ACLU: UNAMERICAN, UNBALANCED, UNFAIR, UNSAFE
- United States of America
July 30, 2006
Under truth-in-advertising principles, the ACLU should be an acronym for Anti-God Communists and Lunatics United instead of American Civil Liberties Union. But cunning far leftists prefer seductively sensible-sounding names to truth in advertising.
Likewise, the Center for Constitutional Rights should be renamed the Center for Unconstitutional Wrongs.
The Associated Press reported that these two self-misdescribed "civil liberties" organizations filed lawsuits in United States District Courts in New York and Detroit attempting to block President Bush's warrantless eavesdropping program (which is designed to prevent the horror of terrorist attacks on America), arguing, absurdly, that such electronic surveillance is unconstitutional, because it involved Americans receiving calls from abroad from terrorists or suspected terrorists.
The New York suit, filed on behalf of the Center and individuals, named President Bush, the head of the National Security Agency, and the heads of the other major security agencies, challenging the NSA's surveillance of persons within the United States without judicial approval or statutory authorization.
It seeks an injunction that would prohibit the government from conducting surveillance of communications in the United States without warrants.
The Detroit suit, which also names the NSA, was filed by the ACLU along with the Council on American-Islamic Relations, Greenpeace and several individuals.

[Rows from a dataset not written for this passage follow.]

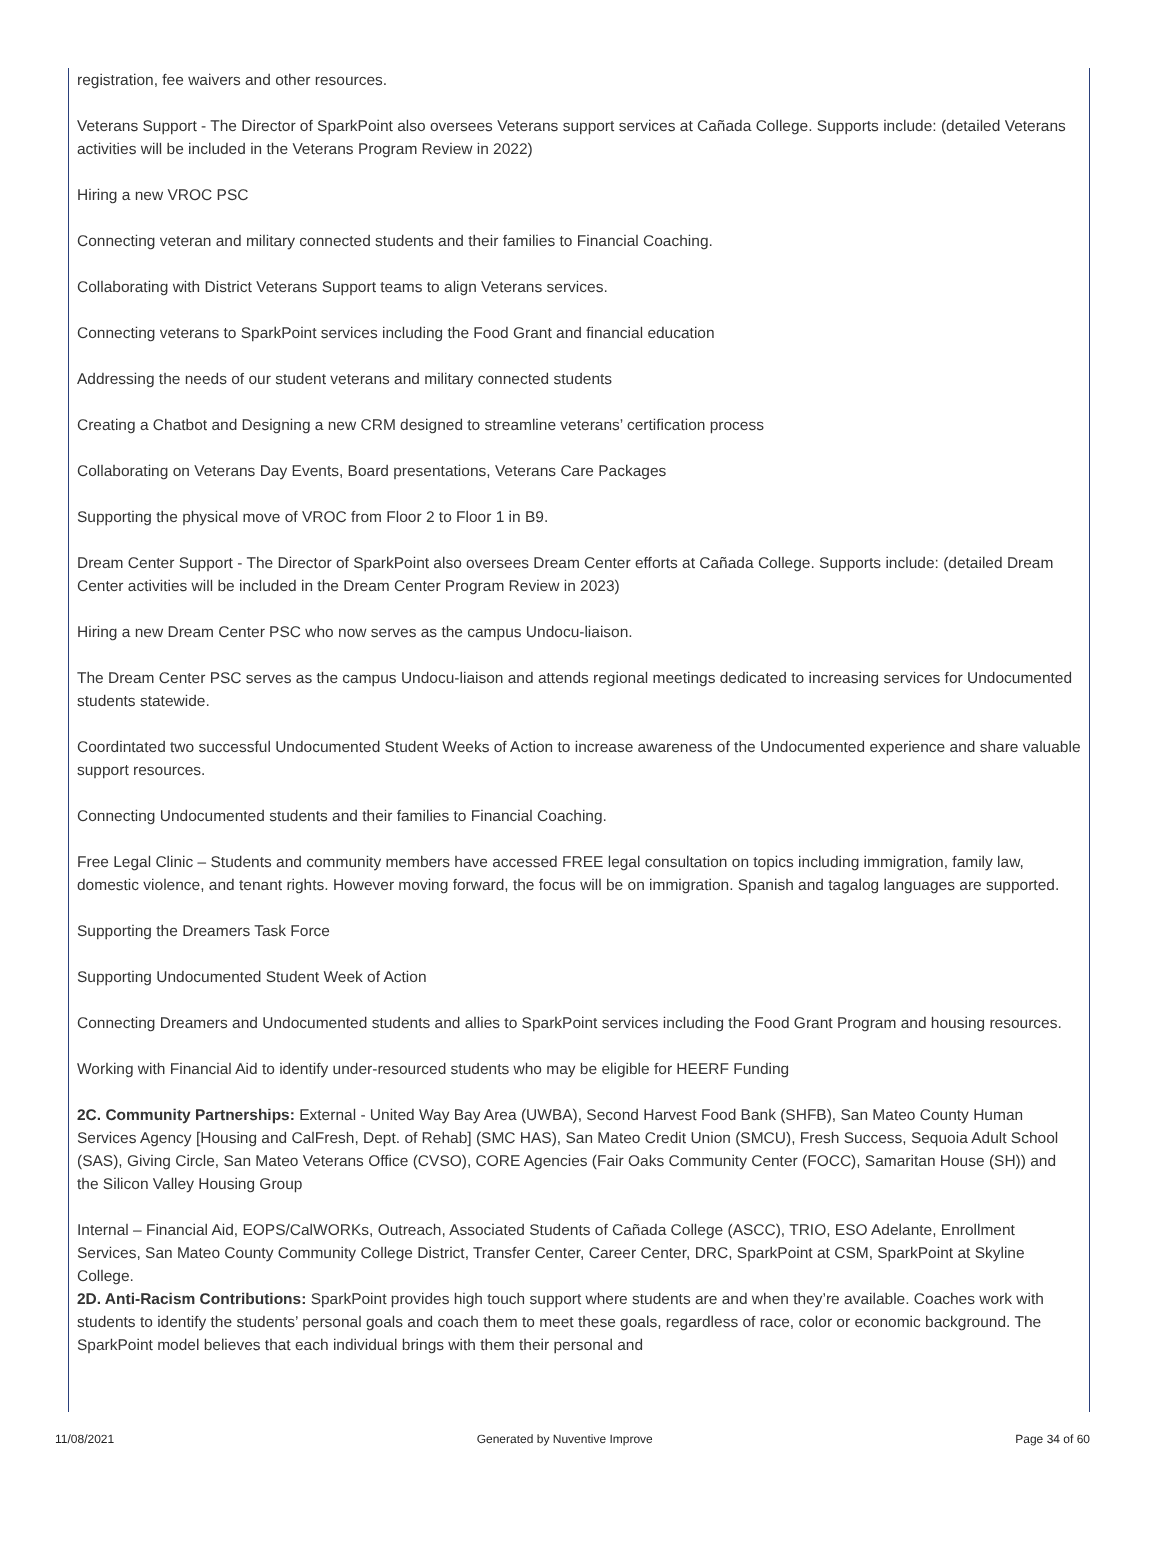registration, fee waivers and other resources.
Veterans Support - The Director of SparkPoint also oversees Veterans support services at Cañada College. Supports include: (detailed Veterans activities will be included in the Veterans Program Review in 2022)
Hiring a new VROC PSC
Connecting veteran and military connected students and their families to Financial Coaching.
Collaborating with District Veterans Support teams to align Veterans services.
Connecting veterans to SparkPoint services including the Food Grant and financial education
Addressing the needs of our student veterans and military connected students
Creating a Chatbot and Designing a new CRM designed to streamline veterans’ certification process
Collaborating on Veterans Day Events, Board presentations, Veterans Care Packages
Supporting the physical move of VROC from Floor 2 to Floor 1 in B9.
Dream Center Support - The Director of SparkPoint also oversees Dream Center efforts at Cañada College. Supports include: (detailed Dream Center activities will be included in the Dream Center Program Review in 2023)
Hiring a new Dream Center PSC who now serves as the campus Undocu-liaison.
The Dream Center PSC serves as the campus Undocu-liaison and attends regional meetings dedicated to increasing services for Undocumented students statewide.
Coordintated two successful Undocumented Student Weeks of Action to increase awareness of the Undocumented experience and share valuable support resources.
Connecting Undocumented students and their families to Financial Coaching.
Free Legal Clinic – Students and community members have accessed FREE legal consultation on topics including immigration, family law, domestic violence, and tenant rights. However moving forward, the focus will be on immigration. Spanish and tagalog languages are supported.
Supporting the Dreamers Task Force
Supporting Undocumented Student Week of Action
Connecting Dreamers and Undocumented students and allies to SparkPoint services including the Food Grant Program and housing resources.
Working with Financial Aid to identify under-resourced students who may be eligible for HEERF Funding
2C. Community Partnerships: External - United Way Bay Area (UWBA), Second Harvest Food Bank (SHFB), San Mateo County Human Services Agency [Housing and CalFresh, Dept. of Rehab] (SMC HAS), San Mateo Credit Union (SMCU), Fresh Success, Sequoia Adult School (SAS), Giving Circle, San Mateo Veterans Office (CVSO), CORE Agencies (Fair Oaks Community Center (FOCC), Samaritan House (SH)) and the Silicon Valley Housing Group
Internal – Financial Aid, EOPS/CalWORKs, Outreach, Associated Students of Cañada College (ASCC), TRIO, ESO Adelante, Enrollment Services, San Mateo County Community College District, Transfer Center, Career Center, DRC, SparkPoint at CSM, SparkPoint at Skyline College.
2D. Anti-Racism Contributions: SparkPoint provides high touch support where students are and when they’re available. Coaches work with students to identify the students’ personal goals and coach them to meet these goals, regardless of race, color or economic background. The SparkPoint model believes that each individual brings with them their personal and
11/08/2021 Generated by Nuventive Improve Page 34 of 60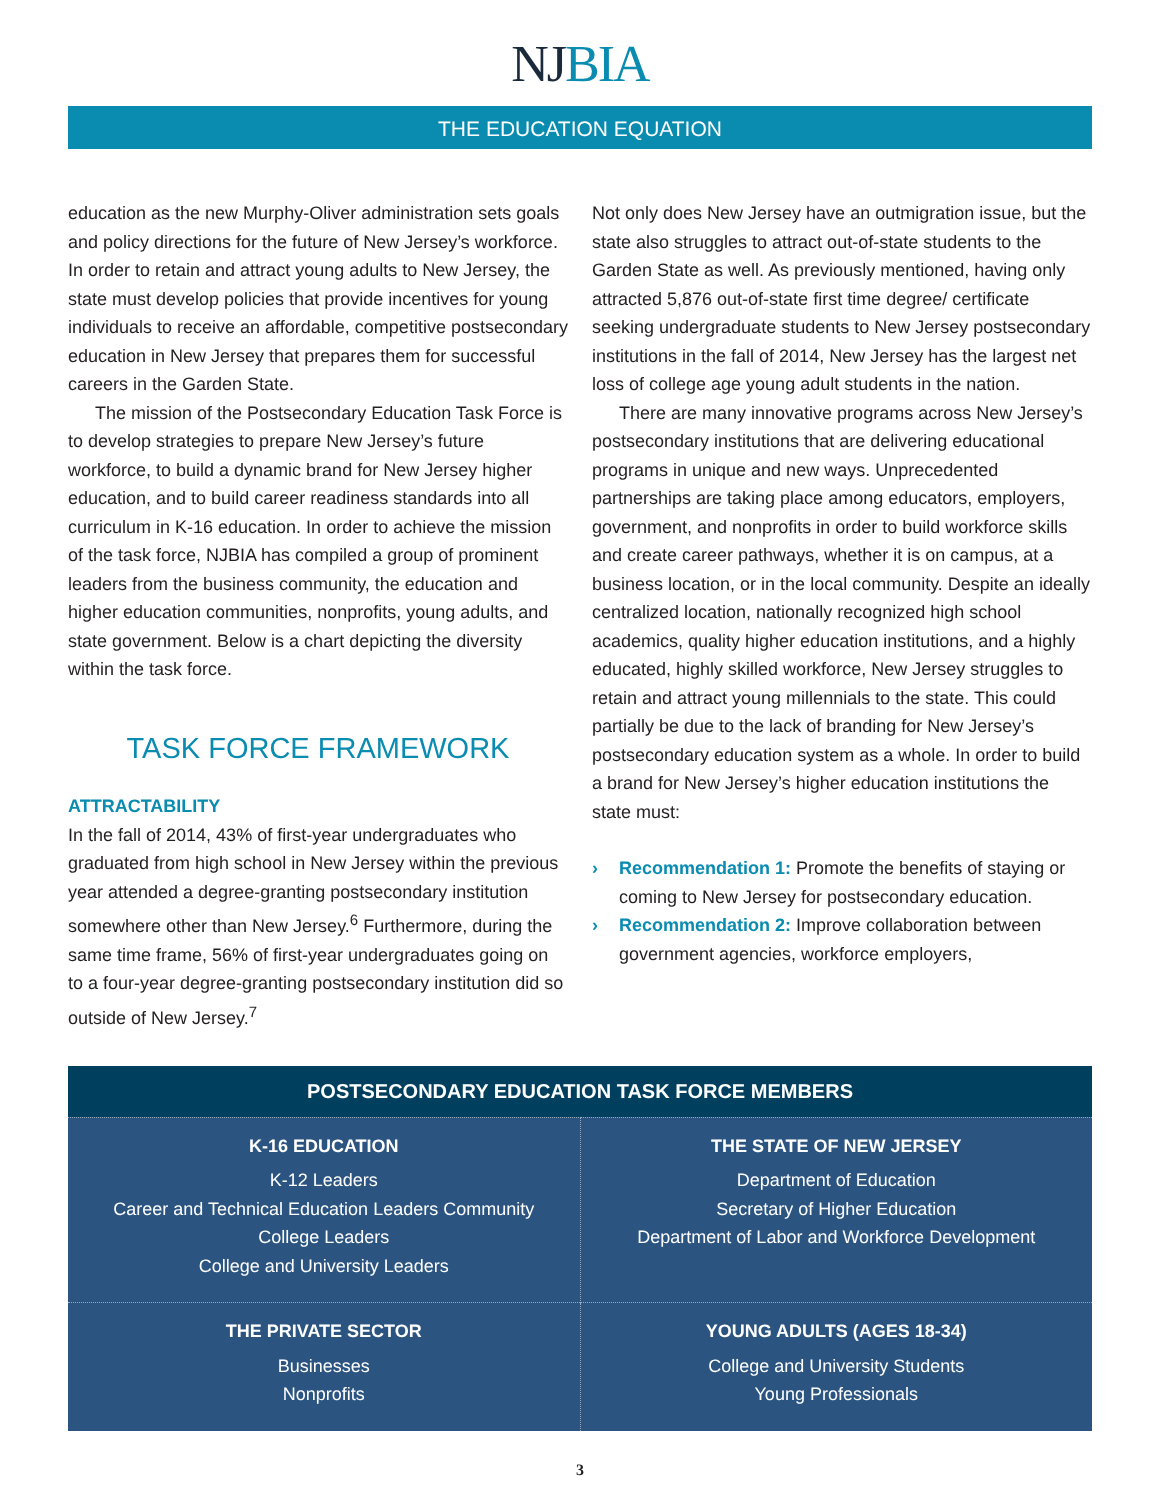NJBIA
THE EDUCATION EQUATION
education as the new Murphy-Oliver administration sets goals and policy directions for the future of New Jersey’s workforce. In order to retain and attract young adults to New Jersey, the state must develop policies that provide incentives for young individuals to receive an affordable, competitive postsecondary education in New Jersey that prepares them for successful careers in the Garden State.
The mission of the Postsecondary Education Task Force is to develop strategies to prepare New Jersey’s future workforce, to build a dynamic brand for New Jersey higher education, and to build career readiness standards into all curriculum in K-16 education. In order to achieve the mission of the task force, NJBIA has compiled a group of prominent leaders from the business community, the education and higher education communities, nonprofits, young adults, and state government. Below is a chart depicting the diversity within the task force.
TASK FORCE FRAMEWORK
ATTRACTABILITY
In the fall of 2014, 43% of first-year undergraduates who graduated from high school in New Jersey within the previous year attended a degree-granting postsecondary institution somewhere other than New Jersey.<sup>6</sup> Furthermore, during the same time frame, 56% of first-year undergraduates going on to a four-year degree-granting postsecondary institution did so outside of New Jersey.<sup>7</sup>
Not only does New Jersey have an outmigration issue, but the state also struggles to attract out-of-state students to the Garden State as well. As previously mentioned, having only attracted 5,876 out-of-state first time degree/ certificate seeking undergraduate students to New Jersey postsecondary institutions in the fall of 2014, New Jersey has the largest net loss of college age young adult students in the nation.
There are many innovative programs across New Jersey’s postsecondary institutions that are delivering educational programs in unique and new ways. Unprecedented partnerships are taking place among educators, employers, government, and nonprofits in order to build workforce skills and create career pathways, whether it is on campus, at a business location, or in the local community. Despite an ideally centralized location, nationally recognized high school academics, quality higher education institutions, and a highly educated, highly skilled workforce, New Jersey struggles to retain and attract young millennials to the state. This could partially be due to the lack of branding for New Jersey’s postsecondary education system as a whole. In order to build a brand for New Jersey’s higher education institutions the state must:
› Recommendation 1: Promote the benefits of staying or coming to New Jersey for postsecondary education.
› Recommendation 2: Improve collaboration between government agencies, workforce employers,
| POSTSECONDARY EDUCATION TASK FORCE MEMBERS | |
| --- | --- |
| K-16 EDUCATION K-12 Leaders Career and Technical Education Leaders Community College Leaders College and University Leaders | THE STATE OF NEW JERSEY Department of Education Secretary of Higher Education Department of Labor and Workforce Development |
| THE PRIVATE SECTOR Businesses Nonprofits | YOUNG ADULTS (AGES 18-34) College and University Students Young Professionals |
3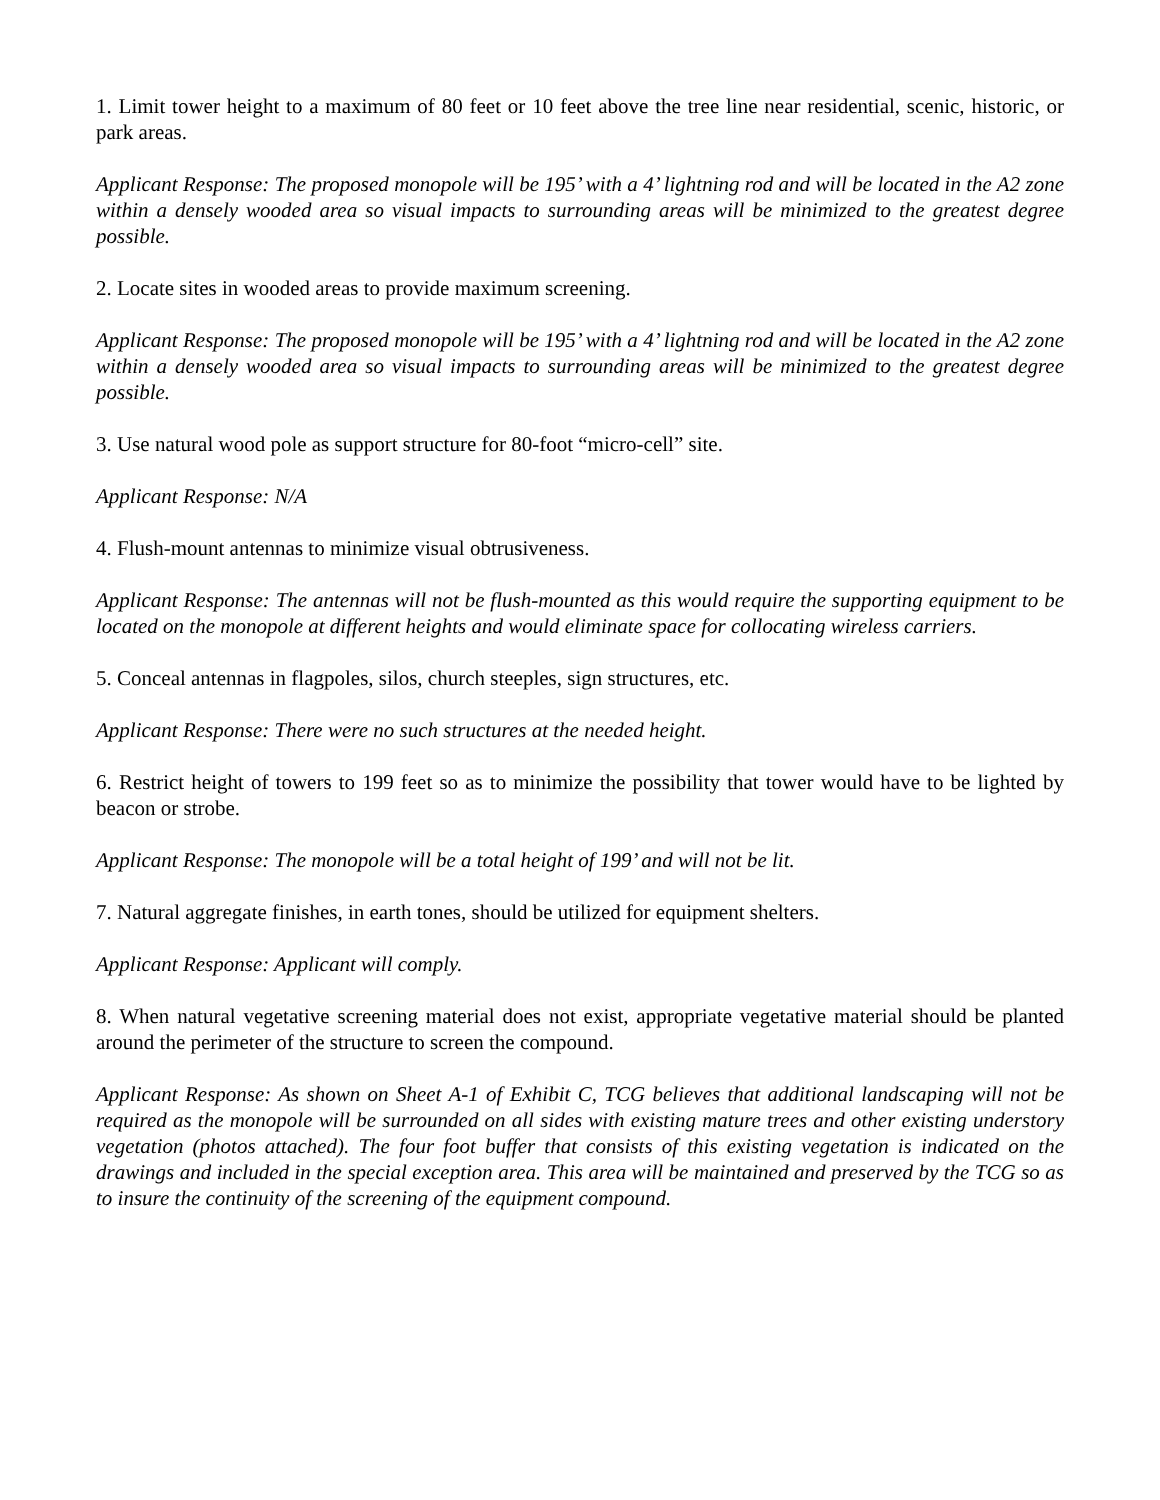1. Limit tower height to a maximum of 80 feet or 10 feet above the tree line near residential, scenic, historic, or park areas.
Applicant Response: The proposed monopole will be 195’ with a 4’ lightning rod and will be located in the A2 zone within a densely wooded area so visual impacts to surrounding areas will be minimized to the greatest degree possible.
2. Locate sites in wooded areas to provide maximum screening.
Applicant Response: The proposed monopole will be 195’ with a 4’ lightning rod and will be located in the A2 zone within a densely wooded area so visual impacts to surrounding areas will be minimized to the greatest degree possible.
3. Use natural wood pole as support structure for 80-foot “micro-cell” site.
Applicant Response: N/A
4. Flush-mount antennas to minimize visual obtrusiveness.
Applicant Response: The antennas will not be flush-mounted as this would require the supporting equipment to be located on the monopole at different heights and would eliminate space for collocating wireless carriers.
5. Conceal antennas in flagpoles, silos, church steeples, sign structures, etc.
Applicant Response: There were no such structures at the needed height.
6. Restrict height of towers to 199 feet so as to minimize the possibility that tower would have to be lighted by beacon or strobe.
Applicant Response: The monopole will be a total height of 199’ and will not be lit.
7. Natural aggregate finishes, in earth tones, should be utilized for equipment shelters.
Applicant Response: Applicant will comply.
8. When natural vegetative screening material does not exist, appropriate vegetative material should be planted around the perimeter of the structure to screen the compound.
Applicant Response: As shown on Sheet A-1 of Exhibit C, TCG believes that additional landscaping will not be required as the monopole will be surrounded on all sides with existing mature trees and other existing understory vegetation (photos attached). The four foot buffer that consists of this existing vegetation is indicated on the drawings and included in the special exception area. This area will be maintained and preserved by the TCG so as to insure the continuity of the screening of the equipment compound.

Just what America needs during a War on Terror: to distract the government's attention from that war to litigating with egomaniacs bent on undermining America and aiding and abetting the terrorists.
Were companion suits filed against the terrorists, along with a request for an injunction against them calling people in the United States as part of their war on America?
Of course not.
President Bush has explained that the wiretapping is legal and necessary, pointing not only to his inherent power as Commander-in-Chief, but also to a congressional resolution passed after the attacks of Sept. 11, 2001, that authorized him to use force in the fight against terrorism as allowing him to order the program.
The program authorized eavesdropping of international phone calls and e-mails of people deemed a terror risk.
To protect America, a President can go much farther than that, of course..
In 1944, during World War II, in Korematsu v. United States, the United States Supreme Court held that it was legal to exclude all persons of Japanese descent from their homes and communities by military fiat power, the threat of the Japanese during World War II being perceived, rightly or wrongly, as sufficient in the circumstances, because "the power to protect must be commensurate with the threatened danger."
These days, with World War II won and the threats of Nazism and Communist distant history, the United States Supreme Court decision in Korematsu is viewed as having gone too far. Perhaps so (as former Federal Bureau of Investigation Director J. Edgar Hoover argued to Franklin Delano Roosevelt, then America's President and Commander-in-Chief). But surely President Bush's limited warrantless surveillance is hardly "unreasonable" after September 11, 2001.
The Fourth Amendment protects property and prohibits only "unreasonable searches and seizures." It implicitly acknowledges that some warrantless searches and seizures would be reasonable and it was not written and ratified to help America's enemies wreck havoc.
In 1921, in Gouled v. United States, 255 U.S. 298, the United States Supreme Court explained not only that the Fourth Amendment banned only such searches and seizures as are "unreasonable," but also that it is to be construed in the light of what was deemed an unreasonable search and seizure when it was adopted and in a manner to conserve public interests as well as the rights of individuals.
Protecting America from terrorist attack trumps the interest of Americans who prefer that their calls with terorists and/or terrorist suspects be private.
Wiretapping was NOT within the purview of the Fourth Amendment. So said a majority of the Supremes, correctly, in Olmstead v. United States, 277 U.S. 338 (1928). In Olmstead, the Supremes reviewed convictions obtained on the basis of evidence gained through taps on telephone wires in violation of state law. On a five-to- four vote, the Court held that wiretapping was not within the confines of the Fourth Amendment. Chief Justice Taft, writing for the Court, set forth two sound reasons for the sensible conclusion: (1) inasmuch as the Fourth Amendment was designed to protect one's property interest in his premises, there was no search so long as there was no physical trespass on premises owned or controlled by a defendant; and (2) all the evidence obtained had been secured by hearing, and the interception of a conversation could not qualify as a seizure, for the Fourth Amendment referred only to the seizure of tangible items.
Chief Justice (and former President) Taft was right! Winning the War on Terror and avoiding catastrophic terrorist attacks are legitimate public interests, since the Constitution was not created as a suicide pact.
The ACLU is unAmerican, unbalanced, unfair and unsafe!
The ACLU should be an acronym for Anti-God Communists and Lunatics United instead of American Civil Liberties Union.
The ACLU has a history of practices that are intended to destroy the very fabric of a free society. Their practice is destructive to the United States and does not represent the majority.